Girls at Independent Schools perform well in Science – bucking the national trend

Girls in independent girls’ schools perform well in science, in direct contrast to data for the UK as a whole recently published by the OECD.

“There is a proven link between poor performance in science and learning environments that, however unintentionally, promulgate age-old stereotypes about what girls should study and how well they are likely to do,” said Alun Jones, president of the Girls’ Schools Association. “The relative lack of stereotypical expectations and presumptions rooted in gender that girls enjoy in independent girls’ schools means that they not only perform well in science, they choose to continue to study it at A Level.”

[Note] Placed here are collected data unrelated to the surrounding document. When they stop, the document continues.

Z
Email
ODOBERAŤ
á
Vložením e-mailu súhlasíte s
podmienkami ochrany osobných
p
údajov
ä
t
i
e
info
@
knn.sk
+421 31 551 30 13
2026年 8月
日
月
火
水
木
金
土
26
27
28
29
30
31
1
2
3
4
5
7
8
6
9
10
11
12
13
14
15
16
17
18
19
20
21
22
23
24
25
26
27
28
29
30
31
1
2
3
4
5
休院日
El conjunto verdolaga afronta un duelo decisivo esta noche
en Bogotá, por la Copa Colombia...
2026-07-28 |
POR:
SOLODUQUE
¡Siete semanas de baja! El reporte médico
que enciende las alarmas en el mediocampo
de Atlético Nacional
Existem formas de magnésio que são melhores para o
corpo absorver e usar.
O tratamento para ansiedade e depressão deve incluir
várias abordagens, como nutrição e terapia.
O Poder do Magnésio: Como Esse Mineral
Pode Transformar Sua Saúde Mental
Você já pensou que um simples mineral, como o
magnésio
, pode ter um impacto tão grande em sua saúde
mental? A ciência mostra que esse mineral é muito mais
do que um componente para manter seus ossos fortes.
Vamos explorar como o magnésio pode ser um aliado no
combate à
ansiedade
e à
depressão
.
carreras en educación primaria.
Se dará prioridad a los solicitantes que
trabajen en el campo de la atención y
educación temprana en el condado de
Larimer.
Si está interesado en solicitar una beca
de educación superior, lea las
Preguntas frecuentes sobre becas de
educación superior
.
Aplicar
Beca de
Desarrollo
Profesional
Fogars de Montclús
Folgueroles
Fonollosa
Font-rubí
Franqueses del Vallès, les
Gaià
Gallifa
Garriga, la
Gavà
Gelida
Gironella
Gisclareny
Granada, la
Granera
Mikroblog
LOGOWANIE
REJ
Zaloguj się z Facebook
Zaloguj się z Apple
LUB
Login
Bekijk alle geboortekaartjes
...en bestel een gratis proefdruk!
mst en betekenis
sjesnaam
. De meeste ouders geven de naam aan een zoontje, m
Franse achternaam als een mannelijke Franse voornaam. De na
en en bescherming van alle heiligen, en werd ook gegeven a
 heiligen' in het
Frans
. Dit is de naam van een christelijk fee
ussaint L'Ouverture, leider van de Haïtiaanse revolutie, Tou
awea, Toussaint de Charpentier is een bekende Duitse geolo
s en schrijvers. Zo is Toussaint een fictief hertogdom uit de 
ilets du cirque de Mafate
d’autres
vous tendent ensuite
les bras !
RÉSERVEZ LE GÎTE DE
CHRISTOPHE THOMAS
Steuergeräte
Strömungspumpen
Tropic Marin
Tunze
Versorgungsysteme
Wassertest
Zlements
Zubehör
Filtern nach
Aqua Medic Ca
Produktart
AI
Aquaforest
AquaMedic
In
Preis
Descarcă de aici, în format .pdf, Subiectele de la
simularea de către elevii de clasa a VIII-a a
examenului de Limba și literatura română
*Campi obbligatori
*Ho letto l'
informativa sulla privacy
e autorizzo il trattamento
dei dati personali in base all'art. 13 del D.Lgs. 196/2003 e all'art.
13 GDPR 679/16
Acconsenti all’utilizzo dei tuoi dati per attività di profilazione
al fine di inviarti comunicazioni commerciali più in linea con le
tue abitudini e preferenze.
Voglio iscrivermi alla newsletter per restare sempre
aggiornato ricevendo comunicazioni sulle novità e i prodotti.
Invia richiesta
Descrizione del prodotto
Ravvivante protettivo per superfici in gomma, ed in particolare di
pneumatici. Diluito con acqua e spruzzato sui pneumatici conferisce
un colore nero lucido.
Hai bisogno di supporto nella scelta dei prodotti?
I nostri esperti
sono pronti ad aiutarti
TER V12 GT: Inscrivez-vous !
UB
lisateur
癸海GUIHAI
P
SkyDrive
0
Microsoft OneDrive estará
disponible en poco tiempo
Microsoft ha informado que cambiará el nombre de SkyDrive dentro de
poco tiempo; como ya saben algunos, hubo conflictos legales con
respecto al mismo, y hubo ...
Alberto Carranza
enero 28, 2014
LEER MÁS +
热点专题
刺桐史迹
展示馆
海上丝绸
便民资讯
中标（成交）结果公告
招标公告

Girls at Girls’ Schools Association (GSA) schools achieve a disproportionately large share of the top grades in sciences, maths and languages. Compared to all girls nationally, they are 75% more likely to take maths A-level, 70% more likely to take chemistry and two and a half times as likely to take physics.

Bucking national trends, over 55% of girls at GSA schools take a STEM subject at A-level. Just under two fifths take maths and just over two fifths take at least one science, with a quarter of girls taking at least one language A-level.

  • In physics, 13.4% of all entries from girls come from GSA schools, (above the 5.2% baseline), but they are awarded 25.9% of the A*s and 20.5% of the A or A* grades.
  • In chemistry, girls at GSA schools comprise 8.9% of entries, but they are awarded 19.8% of the A* s and 15.4% of A or A* grades.
  • In further maths, girls at GSA schools comprise 15.9% of the entries, but they are awarded 24.7% of the A* grades and 20.1% of the A or A*s.